Symmetry of a ratio of two random variables My question is whether the fact that two random variables, X and Y, are symmetrically distributed implies that their ratio, Z=X/Y, is symmetrically distributed too. 
 A: If values of $X$ and $Y$ are allowed to be negative, zero or positive, then quite a range of behaviour is possible, some perverse. Whether the variables are independent or correlated is crucial. 
It is better to say what else is true, for cases you care about. 
Although there are exceptions, ratios make sense mostly when both components are positive, or at least the denominator. Characteristically ratios are then (possibly highly) skewed in distribution, but their logarithms behave better. Hand waving underlines that when both values are positive, $X < Y$ implies a ratio between 0 and 1, $X = Y$ a ratio of 1 and $X > Y$ a ratio greater than 1 without definite upper limit, so in combination skewness is likely. 
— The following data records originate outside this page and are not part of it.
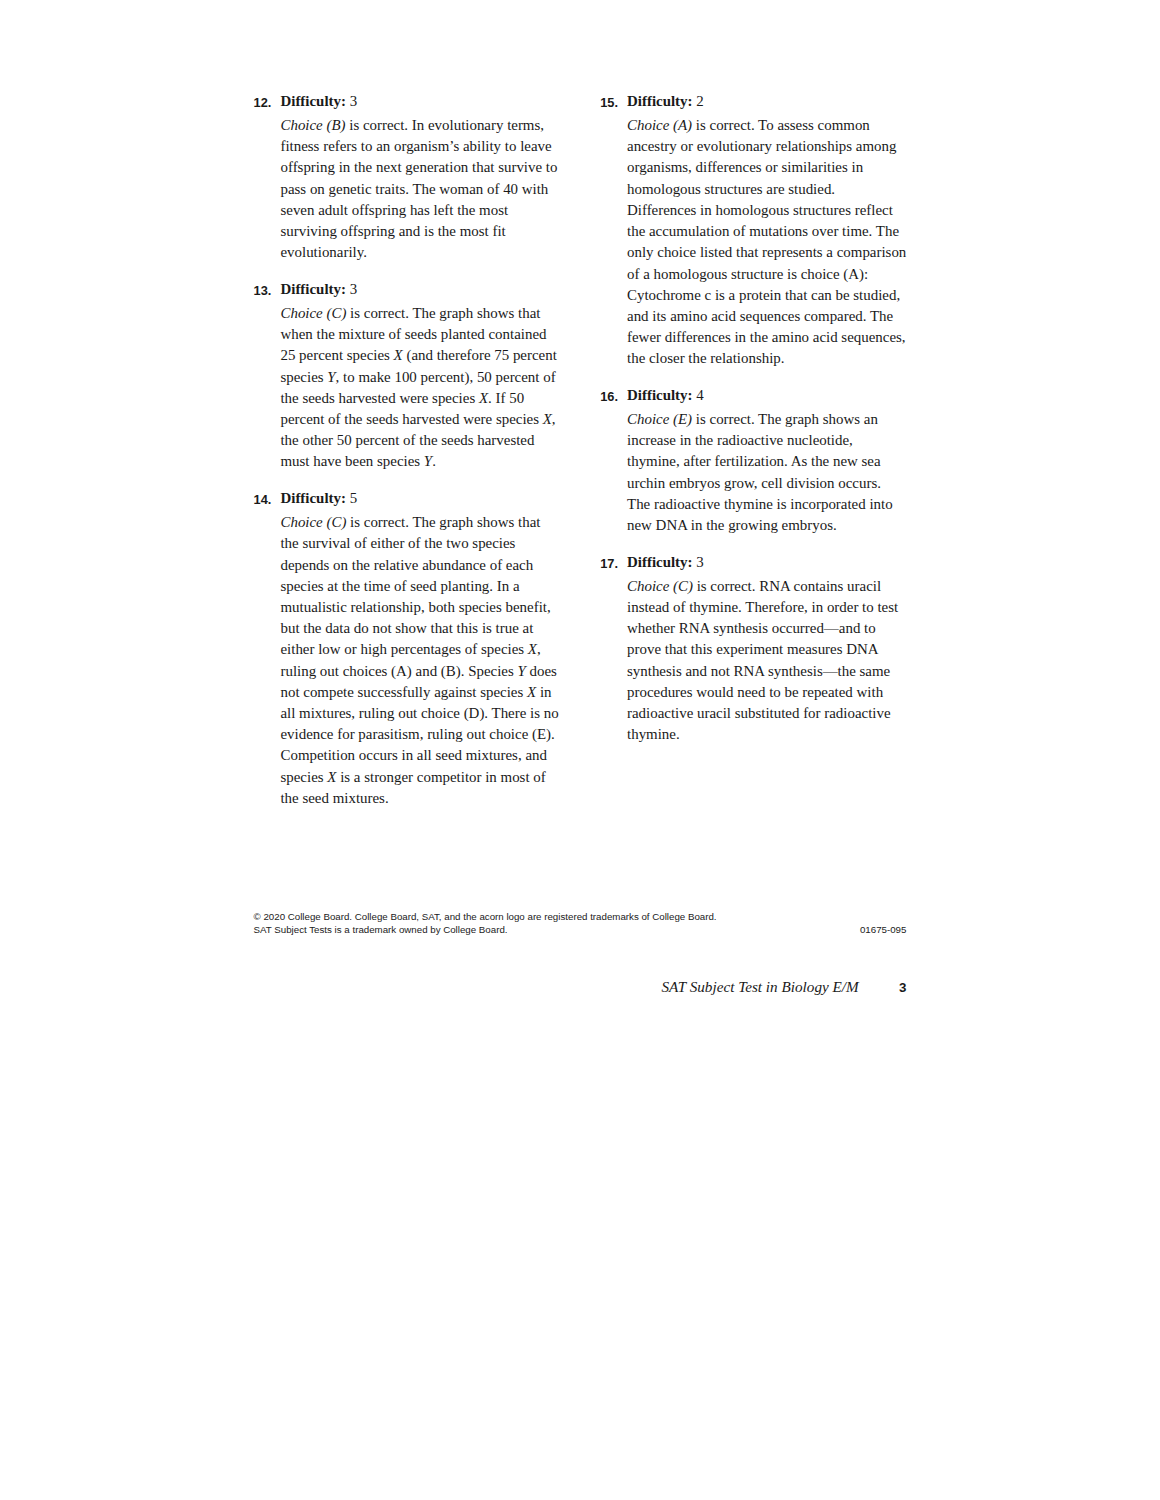12.
Difficulty: 3
Choice (B) is correct. In evolutionary terms, fitness refers to an organism’s ability to leave offspring in the next generation that survive to pass on genetic traits. The woman of 40 with seven adult offspring has left the most surviving offspring and is the most fit evolutionarily.
13.
Difficulty: 3
Choice (C) is correct. The graph shows that when the mixture of seeds planted contained 25 percent species X (and therefore 75 percent species Y, to make 100 percent), 50 percent of the seeds harvested were species X. If 50 percent of the seeds harvested were species X, the other 50 percent of the seeds harvested must have been species Y.
14.
Difficulty: 5
Choice (C) is correct. The graph shows that the survival of either of the two species depends on the relative abundance of each species at the time of seed planting. In a mutualistic relationship, both species benefit, but the data do not show that this is true at either low or high percentages of species X, ruling out choices (A) and (B). Species Y does not compete successfully against species X in all mixtures, ruling out choice (D). There is no evidence for parasitism, ruling out choice (E). Competition occurs in all seed mixtures, and species X is a stronger competitor in most of the seed mixtures.
15.
Difficulty: 2
Choice (A) is correct. To assess common ancestry or evolutionary relationships among organisms, differences or similarities in homologous structures are studied. Differences in homologous structures reflect the accumulation of mutations over time. The only choice listed that represents a comparison of a homologous structure is choice (A): Cytochrome c is a protein that can be studied, and its amino acid sequences compared. The fewer differences in the amino acid sequences, the closer the relationship.
16.
Difficulty: 4
Choice (E) is correct. The graph shows an increase in the radioactive nucleotide, thymine, after fertilization. As the new sea urchin embryos grow, cell division occurs. The radioactive thymine is incorporated into new DNA in the growing embryos.
17.
Difficulty: 3
Choice (C) is correct. RNA contains uracil instead of thymine. Therefore, in order to test whether RNA synthesis occurred—and to prove that this experiment measures DNA synthesis and not RNA synthesis—the same procedures would need to be repeated with radioactive uracil substituted for radioactive thymine.
© 2020 College Board. College Board, SAT, and the acorn logo are registered trademarks of College Board.
SAT Subject Tests is a trademark owned by College Board. 01675-095
SAT Subject Test in Biology E/M 3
The easiest way to explore this is to simulate from plausible distributions for each variable, either independently (very easy) or with a stated correlation (may be trickier). 
A: No, not in general. 
Consider X,Y both uniform on (0,1). Their ratio is not symmetric; it's heavily right skew. [However in this particular example the log of their ratio is symmetric.]
What examples did you try? Note that even if you can't do the algebra, simulation is a straightforward way to find counterexamples. Here's a histogram of the ratio of two standard uniforms:

The upper tail is much longer (the largest ratio in my sample exceeds 8000); I cut the upper tail off (about 1.6% of the sample) so you could see some detail of the shape of the main part of the distribution.
The following R code will generate a plot like that:
ratio=runif(10000)/runif(10000)
hist(ratio[ratio<30],n=300,freq=FALSE)

A: If by symmetrically distributed you mean that their distributions are symmetric around zero, then the answer is no in general, unless they are independent. For instance, take $X=Y$.